INDIANA – If you’ve submitted your tax returns and have not gotten your refund back, you’re in the same pickle as many Americans and many other Hoosiers.
The Taxpayer Advocate Service is working to try and decrease some of that backlog, and at the same time get people their refunds.
Treasury Department officials warned last month that this year’s tax season will be a challenge with the IRS starting to process returns on January 24. That’s largely due to the IRS’ sizable backlog of returns from 2021. As of December 31, the agency had 6 million unprocessed individual returns — a significant reduction from a backlog of 30 million in May, but far higher than the 1 million unprocessed returns that are more typical around the start of tax season.

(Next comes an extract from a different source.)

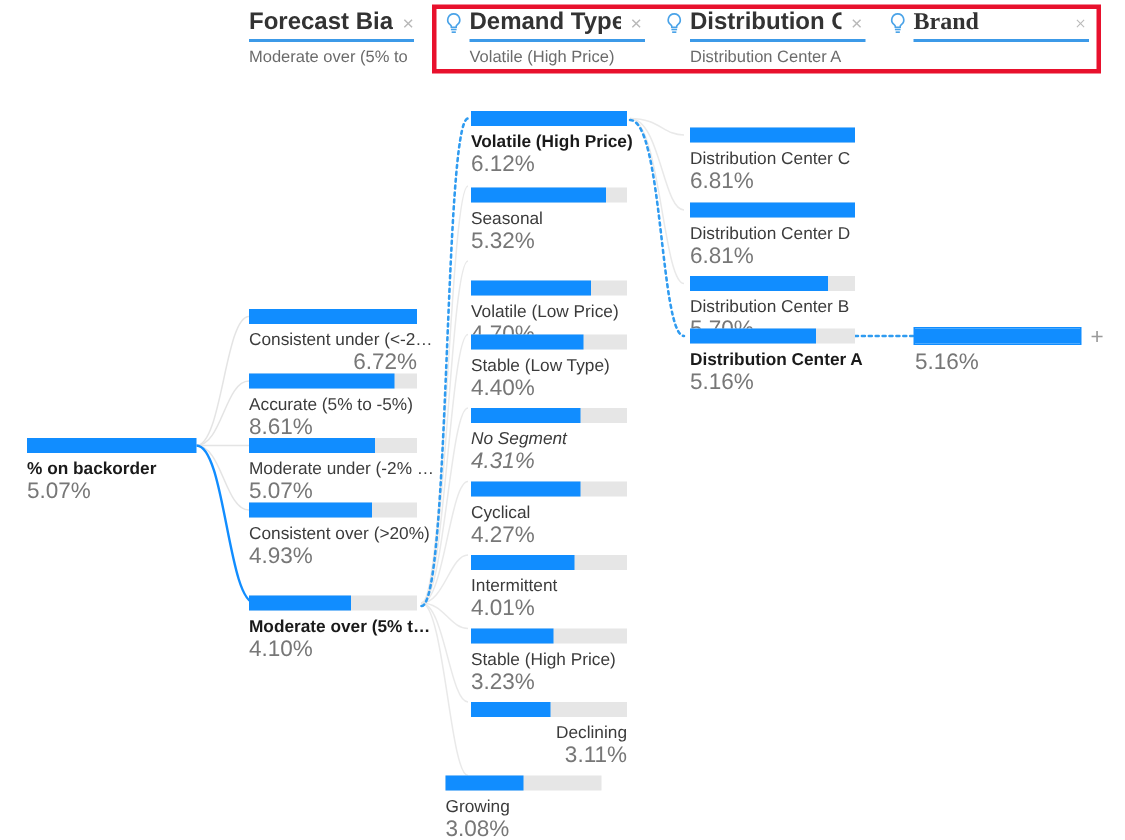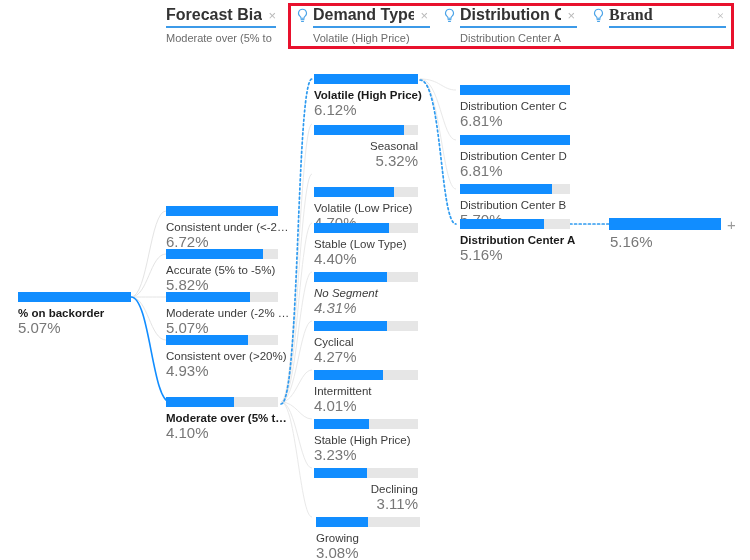"Seasonal" div.node { text-align: right -> none }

The agency also promised that most Americans will receive a refund within 21 days. But, if you claim the Earned Income Tax Credit or the Child Tax Credit, will slow down your tax return due to regulations designed to deter fraud, but that means people who claim those credits and filed their returns on January 24 or close to that date may not receive their refund until early March, the IRS said.
And other issues can slow down your refund, such as errors like math problems or incorrectly stating how much you received from the advanced Child Tax Credit payments. In those cases, your tax return could get flagged, leading to delays of weeks or even months.
The IRS said tax returns with errors involving the third stimulus check, which are missing information or which have suspected fraud or theft could take up to 90 to 120 days to resolve.
Some taxpayers may also inadvertently claim the wrong amount on their tax returns this year — and through no fault of their own. The IRS on Monday said that some of its Child Tax Credit letters — letter 6419 — included incorrect information about the amount some taxpayers received. The IRS is asking taxpayers to refer to the letter when filling out their tax returns.
But if that happens, that taxpayer’s return may not match what the IRS has on file, leading to the return getting flagged — and delays in getting their return processed and their refund sent to them, said Larry Gray, a CPA and government relations liaison for the National Association of Tax Professionals.
If all goes well, though, taxpayers who e-file can receive their refunds via direct deposit as quickly as one week after filing based on previous years’ processing time, according to trade publication CPA Advisor. It’s important to note that processing time typically slows down as the tax season gets underway and the IRS handles more returns, it noted.
The IRS said on Friday, February 11th that it has so far issued 4.3 million refunds worth $9.5 billion. But IRS Commissioner Charles Rettig on Monday wrote in a Yahoo Finance article that “millions are waiting for their returns to be processed.” He also noted that the agency has the same level of staffing as in the 1970s despite the U.S. population has grown by 60% since then.